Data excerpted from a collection
-----
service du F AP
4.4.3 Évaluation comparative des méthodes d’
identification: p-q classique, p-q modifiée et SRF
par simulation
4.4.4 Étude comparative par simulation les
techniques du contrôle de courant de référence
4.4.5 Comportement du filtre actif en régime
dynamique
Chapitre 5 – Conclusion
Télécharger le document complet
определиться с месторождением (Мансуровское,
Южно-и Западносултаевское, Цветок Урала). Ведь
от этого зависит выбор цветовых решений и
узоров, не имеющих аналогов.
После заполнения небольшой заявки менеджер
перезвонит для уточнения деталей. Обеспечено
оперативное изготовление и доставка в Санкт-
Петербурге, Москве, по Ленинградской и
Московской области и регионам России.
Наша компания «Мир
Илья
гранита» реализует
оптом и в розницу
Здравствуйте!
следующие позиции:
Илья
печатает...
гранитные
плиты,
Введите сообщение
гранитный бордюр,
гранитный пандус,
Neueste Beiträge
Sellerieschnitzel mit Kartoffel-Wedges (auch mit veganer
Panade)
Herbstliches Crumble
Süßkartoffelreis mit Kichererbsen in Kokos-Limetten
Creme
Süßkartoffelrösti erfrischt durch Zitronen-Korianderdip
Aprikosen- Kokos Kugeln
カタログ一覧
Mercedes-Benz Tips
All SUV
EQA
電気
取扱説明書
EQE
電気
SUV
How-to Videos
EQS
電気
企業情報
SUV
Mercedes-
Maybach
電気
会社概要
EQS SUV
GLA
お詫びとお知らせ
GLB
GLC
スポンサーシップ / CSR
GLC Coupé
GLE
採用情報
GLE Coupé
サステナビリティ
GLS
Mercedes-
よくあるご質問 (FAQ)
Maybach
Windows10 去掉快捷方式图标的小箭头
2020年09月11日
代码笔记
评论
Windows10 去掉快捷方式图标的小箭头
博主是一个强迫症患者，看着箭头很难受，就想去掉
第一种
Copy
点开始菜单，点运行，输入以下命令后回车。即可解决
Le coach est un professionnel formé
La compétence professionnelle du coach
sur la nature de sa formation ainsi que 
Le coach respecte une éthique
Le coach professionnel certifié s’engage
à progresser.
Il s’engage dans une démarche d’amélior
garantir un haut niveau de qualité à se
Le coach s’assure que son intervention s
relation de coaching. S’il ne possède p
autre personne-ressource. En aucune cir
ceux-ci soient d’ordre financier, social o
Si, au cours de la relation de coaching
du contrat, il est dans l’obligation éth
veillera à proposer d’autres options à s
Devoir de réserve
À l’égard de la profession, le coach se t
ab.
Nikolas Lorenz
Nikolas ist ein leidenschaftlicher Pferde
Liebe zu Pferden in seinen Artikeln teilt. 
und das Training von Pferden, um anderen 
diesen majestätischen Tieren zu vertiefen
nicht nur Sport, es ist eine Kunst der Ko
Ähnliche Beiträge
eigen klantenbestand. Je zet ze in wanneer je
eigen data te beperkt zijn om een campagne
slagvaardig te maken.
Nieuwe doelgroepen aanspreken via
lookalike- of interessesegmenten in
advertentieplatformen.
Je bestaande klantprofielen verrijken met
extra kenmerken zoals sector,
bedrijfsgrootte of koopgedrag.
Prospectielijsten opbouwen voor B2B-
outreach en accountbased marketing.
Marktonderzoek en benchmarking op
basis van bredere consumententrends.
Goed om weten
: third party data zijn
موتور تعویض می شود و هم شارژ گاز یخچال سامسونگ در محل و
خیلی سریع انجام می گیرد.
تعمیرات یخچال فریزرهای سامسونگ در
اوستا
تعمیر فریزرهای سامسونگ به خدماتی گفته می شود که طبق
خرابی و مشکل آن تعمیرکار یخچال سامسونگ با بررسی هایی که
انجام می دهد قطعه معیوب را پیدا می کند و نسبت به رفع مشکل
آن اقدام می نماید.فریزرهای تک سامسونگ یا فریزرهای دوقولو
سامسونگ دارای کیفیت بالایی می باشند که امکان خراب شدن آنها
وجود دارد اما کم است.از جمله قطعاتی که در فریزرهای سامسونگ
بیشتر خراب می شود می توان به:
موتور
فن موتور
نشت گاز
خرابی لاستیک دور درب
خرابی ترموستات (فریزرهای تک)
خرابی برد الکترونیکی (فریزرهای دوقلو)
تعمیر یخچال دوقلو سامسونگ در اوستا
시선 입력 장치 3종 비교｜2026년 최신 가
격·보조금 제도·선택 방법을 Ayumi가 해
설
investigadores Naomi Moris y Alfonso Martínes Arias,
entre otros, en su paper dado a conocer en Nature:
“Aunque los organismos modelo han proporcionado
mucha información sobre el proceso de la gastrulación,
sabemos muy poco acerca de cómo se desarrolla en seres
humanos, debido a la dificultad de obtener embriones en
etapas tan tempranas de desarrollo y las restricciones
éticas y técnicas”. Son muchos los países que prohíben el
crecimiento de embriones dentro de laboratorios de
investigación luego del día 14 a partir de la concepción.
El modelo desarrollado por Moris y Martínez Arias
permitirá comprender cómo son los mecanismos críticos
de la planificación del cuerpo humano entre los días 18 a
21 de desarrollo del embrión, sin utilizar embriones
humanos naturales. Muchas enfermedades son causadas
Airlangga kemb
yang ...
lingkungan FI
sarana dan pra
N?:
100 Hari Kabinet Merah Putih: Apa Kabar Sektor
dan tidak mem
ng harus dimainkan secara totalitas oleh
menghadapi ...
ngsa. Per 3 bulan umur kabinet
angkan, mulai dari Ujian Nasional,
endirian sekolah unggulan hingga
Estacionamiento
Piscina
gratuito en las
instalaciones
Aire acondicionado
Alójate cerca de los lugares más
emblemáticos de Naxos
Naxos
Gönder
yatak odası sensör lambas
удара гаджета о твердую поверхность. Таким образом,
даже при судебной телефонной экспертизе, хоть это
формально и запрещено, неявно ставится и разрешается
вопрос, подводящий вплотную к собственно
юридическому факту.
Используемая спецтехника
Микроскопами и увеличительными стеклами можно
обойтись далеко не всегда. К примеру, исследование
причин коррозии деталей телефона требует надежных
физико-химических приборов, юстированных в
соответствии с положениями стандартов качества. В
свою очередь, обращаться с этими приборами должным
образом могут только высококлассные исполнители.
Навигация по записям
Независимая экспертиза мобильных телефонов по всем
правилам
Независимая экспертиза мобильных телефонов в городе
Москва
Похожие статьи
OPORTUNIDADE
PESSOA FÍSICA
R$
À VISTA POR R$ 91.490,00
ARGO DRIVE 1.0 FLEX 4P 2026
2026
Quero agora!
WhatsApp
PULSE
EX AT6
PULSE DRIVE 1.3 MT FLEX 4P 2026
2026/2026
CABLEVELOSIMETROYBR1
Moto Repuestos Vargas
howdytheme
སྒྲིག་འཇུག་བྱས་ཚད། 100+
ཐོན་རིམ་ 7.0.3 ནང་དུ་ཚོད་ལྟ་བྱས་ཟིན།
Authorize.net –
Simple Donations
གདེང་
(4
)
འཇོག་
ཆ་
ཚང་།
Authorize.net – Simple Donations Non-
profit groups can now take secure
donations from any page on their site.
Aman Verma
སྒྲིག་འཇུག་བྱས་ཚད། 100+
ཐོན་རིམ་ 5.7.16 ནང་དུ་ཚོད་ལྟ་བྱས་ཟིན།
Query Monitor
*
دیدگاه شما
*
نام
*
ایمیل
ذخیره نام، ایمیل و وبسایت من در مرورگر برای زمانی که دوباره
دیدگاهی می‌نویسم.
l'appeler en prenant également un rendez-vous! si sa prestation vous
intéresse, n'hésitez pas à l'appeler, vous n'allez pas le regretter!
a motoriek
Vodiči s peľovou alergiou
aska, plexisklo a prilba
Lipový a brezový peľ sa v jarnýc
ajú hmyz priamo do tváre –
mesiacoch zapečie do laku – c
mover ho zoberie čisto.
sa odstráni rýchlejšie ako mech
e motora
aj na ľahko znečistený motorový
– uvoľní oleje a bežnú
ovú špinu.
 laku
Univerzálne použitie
-----
◆ DIRECTIONS ◆
Reproduce the data above verbatim, beginning with its first line and continuing through the line that contains "La compétence professionnelle du coach", both included.

◆ RESPONSE TO THE EXERCISE ◆
service du F AP
4.4.3 Évaluation comparative des méthodes d’
identification: p-q classique, p-q modifiée et SRF
par simulation
4.4.4 Étude comparative par simulation les
techniques du contrôle de courant de référence
4.4.5 Comportement du filtre actif en régime
dynamique
Chapitre 5 – Conclusion
Télécharger le document complet
определиться с месторождением (Мансуровское,
Южно-и Западносултаевское, Цветок Урала). Ведь
от этого зависит выбор цветовых решений и
узоров, не имеющих аналогов.
После заполнения небольшой заявки менеджер
перезвонит для уточнения деталей. Обеспечено
оперативное изготовление и доставка в Санкт-
Петербурге, Москве, по Ленинградской и
Московской области и регионам России.
Наша компания «Мир
Илья
гранита» реализует
оптом и в розницу
Здравствуйте!
следующие позиции:
Илья
печатает...
гранитные
плиты,
Введите сообщение
гранитный бордюр,
гранитный пандус,
Neueste Beiträge
Sellerieschnitzel mit Kartoffel-Wedges (auch mit veganer
Panade)
Herbstliches Crumble
Süßkartoffelreis mit Kichererbsen in Kokos-Limetten
Creme
Süßkartoffelrösti erfrischt durch Zitronen-Korianderdip
Aprikosen- Kokos Kugeln
カタログ一覧
Mercedes-Benz Tips
All SUV
EQA
電気
取扱説明書
EQE
電気
SUV
How-to Videos
EQS
電気
企業情報
SUV
Mercedes-
Maybach
電気
会社概要
EQS SUV
GLA
お詫びとお知らせ
GLB
GLC
スポンサーシップ / CSR
GLC Coupé
GLE
採用情報
GLE Coupé
サステナビリティ
GLS
Mercedes-
よくあるご質問 (FAQ)
Maybach
Windows10 去掉快捷方式图标的小箭头
2020年09月11日
代码笔记
评论
Windows10 去掉快捷方式图标的小箭头
博主是一个强迫症患者，看着箭头很难受，就想去掉
第一种
Copy
点开始菜单，点运行，输入以下命令后回车。即可解决
Le coach est un professionnel formé
La compétence professionnelle du coach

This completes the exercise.